*** Opening Record set ***
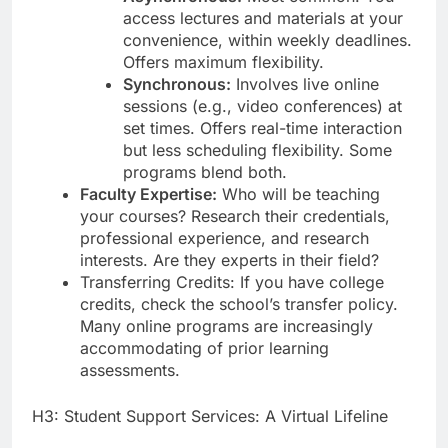
access lectures and materials at your
convenience, within weekly deadlines.
Offers maximum flexibility.
Synchronous:
Involves live online
sessions (e.g., video conferences) at
set times. Offers real-time interaction
but less scheduling flexibility. Some
programs blend both.
Faculty Expertise:
Who will be teaching
your courses? Research their credentials,
professional experience, and research
interests. Are they experts in their field?
Transferring Credits: If you have college
credits, check the school’s transfer policy.
Many online programs are increasingly
accommodating of prior learning
assessments.
H3: Student Support Services: A Virtual Lifeline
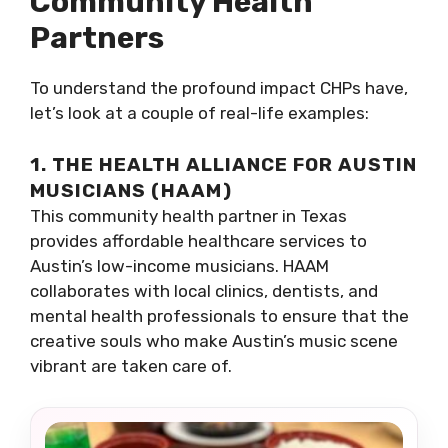
Community Health
Partners
To understand the profound impact CHPs have,
let’s look at a couple of real-life examples:
1. THE HEALTH ALLIANCE FOR AUSTIN
MUSICIANS (HAAM)
This community health partner in Texas
provides affordable healthcare services to
Austin’s low-income musicians. HAAM
collaborates with local clinics, dentists, and
mental health professionals to ensure that the
creative souls who make Austin’s music scene
vibrant are taken care of.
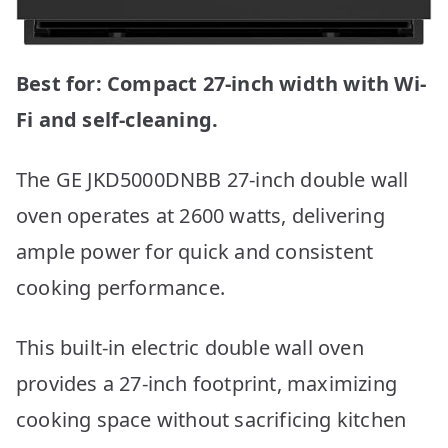
Best for: Compact 27-inch width with Wi-
Fi and self-cleaning.
The GE JKD5000DNBB 27-inch double wall
oven operates at 2600 watts, delivering
ample power for quick and consistent
cooking performance.
This built-in electric double wall oven
provides a 27-inch footprint, maximizing
cooking space without sacrificing kitchen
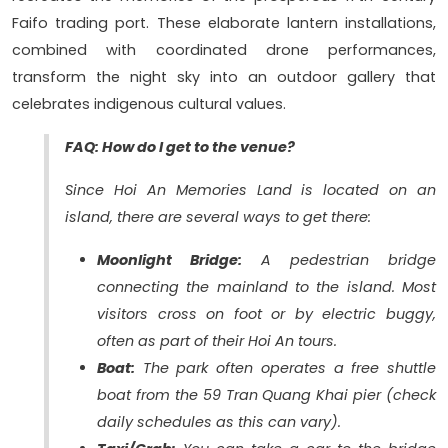
Faifo trading port. These elaborate lantern installations,
combined with coordinated drone performances,
transform the night sky into an outdoor gallery that
celebrates indigenous cultural values.
FAQ: How do I get to the venue?
Since Hoi An Memories Land is located on an
island, there are several ways to get there:
Moonlight Bridge:
A pedestrian bridge
connecting the mainland to the island. Most
visitors cross on foot or by electric buggy,
often as part of their Hoi An tours.
Boat:
The park often operates a free shuttle
boat from the 59 Tran Quang Khai pier (check
daily schedules as this can vary).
*** Closing Record set ***
__Assignment__
Reproduce the text of all the data, swapping "island" for "islet" everywhere it occurs and leaving everything else unchanged. Leave out the pictures.

__Result__
access lectures and materials at your
convenience, within weekly deadlines.
Offers maximum flexibility.
Synchronous:
Involves live online
sessions (e.g., video conferences) at
set times. Offers real-time interaction
but less scheduling flexibility. Some
programs blend both.
Faculty Expertise:
Who will be teaching
your courses? Research their credentials,
professional experience, and research
interests. Are they experts in their field?
Transferring Credits: If you have college
credits, check the school’s transfer policy.
Many online programs are increasingly
accommodating of prior learning
assessments.
H3: Student Support Services: A Virtual Lifeline
Community Health
Partners
To understand the profound impact CHPs have,
let’s look at a couple of real-life examples:
1. THE HEALTH ALLIANCE FOR AUSTIN
MUSICIANS (HAAM)
This community health partner in Texas
provides affordable healthcare services to
Austin’s low-income musicians. HAAM
collaborates with local clinics, dentists, and
mental health professionals to ensure that the
creative souls who make Austin’s music scene
vibrant are taken care of.
Best for: Compact 27-inch width with Wi-
Fi and self-cleaning.
The GE JKD5000DNBB 27-inch double wall
oven operates at 2600 watts, delivering
ample power for quick and consistent
cooking performance.
This built-in electric double wall oven
provides a 27-inch footprint, maximizing
cooking space without sacrificing kitchen
Faifo trading port. These elaborate lantern installations,
combined with coordinated drone performances,
transform the night sky into an outdoor gallery that
celebrates indigenous cultural values.
FAQ: How do I get to the venue?
Since Hoi An Memories Land is located on an
islet, there are several ways to get there:
Moonlight Bridge:
A pedestrian bridge
connecting the mainland to the islet. Most
visitors cross on foot or by electric buggy,
often as part of their Hoi An tours.
Boat:
The park often operates a free shuttle
boat from the 59 Tran Quang Khai pier (check
daily schedules as this can vary).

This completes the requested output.